Damen der Gesellschaft
Mogi wird kleinlaut. Das Vermögen der Baronesse wird hier auf 500 Millionen Euro geschätzt. Sie hat vor kurzem einen autobiographischen Roman veröffentlicht, in dem sie ihren Aufstieg durch schlaues Heiraten von Hitlers Chauffeurstochter zur Multimillionärin beschreibt, weiß Mogis Sohn zu berichten. "Ein tolles Buch!" Ein Herr aus der Schweiz stellt sich mir als Geschäftsvermittler vor.
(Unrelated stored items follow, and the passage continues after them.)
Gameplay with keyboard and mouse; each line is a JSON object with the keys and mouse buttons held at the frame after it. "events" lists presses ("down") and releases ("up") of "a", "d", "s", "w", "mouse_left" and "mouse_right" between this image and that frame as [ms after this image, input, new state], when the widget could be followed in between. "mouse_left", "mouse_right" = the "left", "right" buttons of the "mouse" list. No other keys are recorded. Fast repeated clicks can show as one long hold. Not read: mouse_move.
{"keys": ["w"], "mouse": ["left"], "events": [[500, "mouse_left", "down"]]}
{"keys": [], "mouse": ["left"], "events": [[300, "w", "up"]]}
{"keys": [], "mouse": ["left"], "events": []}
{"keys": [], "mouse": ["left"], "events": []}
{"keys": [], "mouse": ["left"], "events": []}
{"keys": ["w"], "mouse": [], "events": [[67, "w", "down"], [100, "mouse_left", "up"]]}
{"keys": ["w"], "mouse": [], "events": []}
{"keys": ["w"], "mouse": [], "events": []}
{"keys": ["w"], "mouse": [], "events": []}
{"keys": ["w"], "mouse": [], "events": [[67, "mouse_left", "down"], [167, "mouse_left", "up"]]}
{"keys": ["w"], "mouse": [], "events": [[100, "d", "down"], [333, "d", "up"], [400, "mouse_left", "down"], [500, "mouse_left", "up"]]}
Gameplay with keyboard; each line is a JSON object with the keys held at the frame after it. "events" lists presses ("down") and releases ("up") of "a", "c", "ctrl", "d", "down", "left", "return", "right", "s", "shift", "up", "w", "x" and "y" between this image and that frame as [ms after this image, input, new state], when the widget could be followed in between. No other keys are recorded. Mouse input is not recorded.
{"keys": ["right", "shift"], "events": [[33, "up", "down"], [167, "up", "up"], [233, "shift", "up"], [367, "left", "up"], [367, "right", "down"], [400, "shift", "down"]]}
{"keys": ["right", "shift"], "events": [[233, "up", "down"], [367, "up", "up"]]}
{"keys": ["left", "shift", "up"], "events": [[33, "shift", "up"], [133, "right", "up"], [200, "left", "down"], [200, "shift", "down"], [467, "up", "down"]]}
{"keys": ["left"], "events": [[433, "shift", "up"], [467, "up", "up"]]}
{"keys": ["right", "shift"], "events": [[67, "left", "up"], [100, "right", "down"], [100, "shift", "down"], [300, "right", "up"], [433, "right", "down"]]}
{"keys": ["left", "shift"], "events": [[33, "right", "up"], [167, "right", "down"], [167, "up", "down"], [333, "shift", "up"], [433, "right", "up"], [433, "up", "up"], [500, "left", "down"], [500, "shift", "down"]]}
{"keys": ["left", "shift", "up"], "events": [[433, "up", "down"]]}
Er sei der reichste Mann von Luzern gewesen, was ein leichtes war, erzählt er. Jetzt suche er neue Herausforderungen in Monaco. Er verachte die Gesellschaft hier, sagt er. Und die Gesellschaft verachte ihn. Monaco sei das einzige westeuropäische Land, in dem Pressezensur herrsche, raunt er mir zu. Aber für seine Branche seien die weltweit verbreiteten Fürstenmärchen ideale, unbezahlte PR.
Barski steht zwischen all diesen Menschen etwas verlassen herum. Seine Frau hat Party-Spieße mit Weißbrot und Garnelen vorbereitet, die die Gäste größtenteils verschmähen. Er liest nach der Pause noch etwas weiter, verschenkt danach alle Bücher, die er mitgebracht hat, signiert und trinkt aus seinem goldenen Becher. Die rosa Dame ist schon nach der Pause gegangen. Ihr waren viele Worte im Buch zu anzüglich. Der Schweizer hat in der vorgelesenen Passage "sechzehn Fehler" gefunden.
Die Gäste gehen. Es regnet noch immer. Die Wege sind glatt. Das Teppichgeschäft leuchtet hell. Wir fahren zurück nach Nizza. Ins Negresco. In die Nacht.
VOLKER WEIDERMANN
Klaus Barski: "Lebenslänglich Côte d'Azur". Éditions trèves, 2004. 308 Seiten, 12,80 Euro.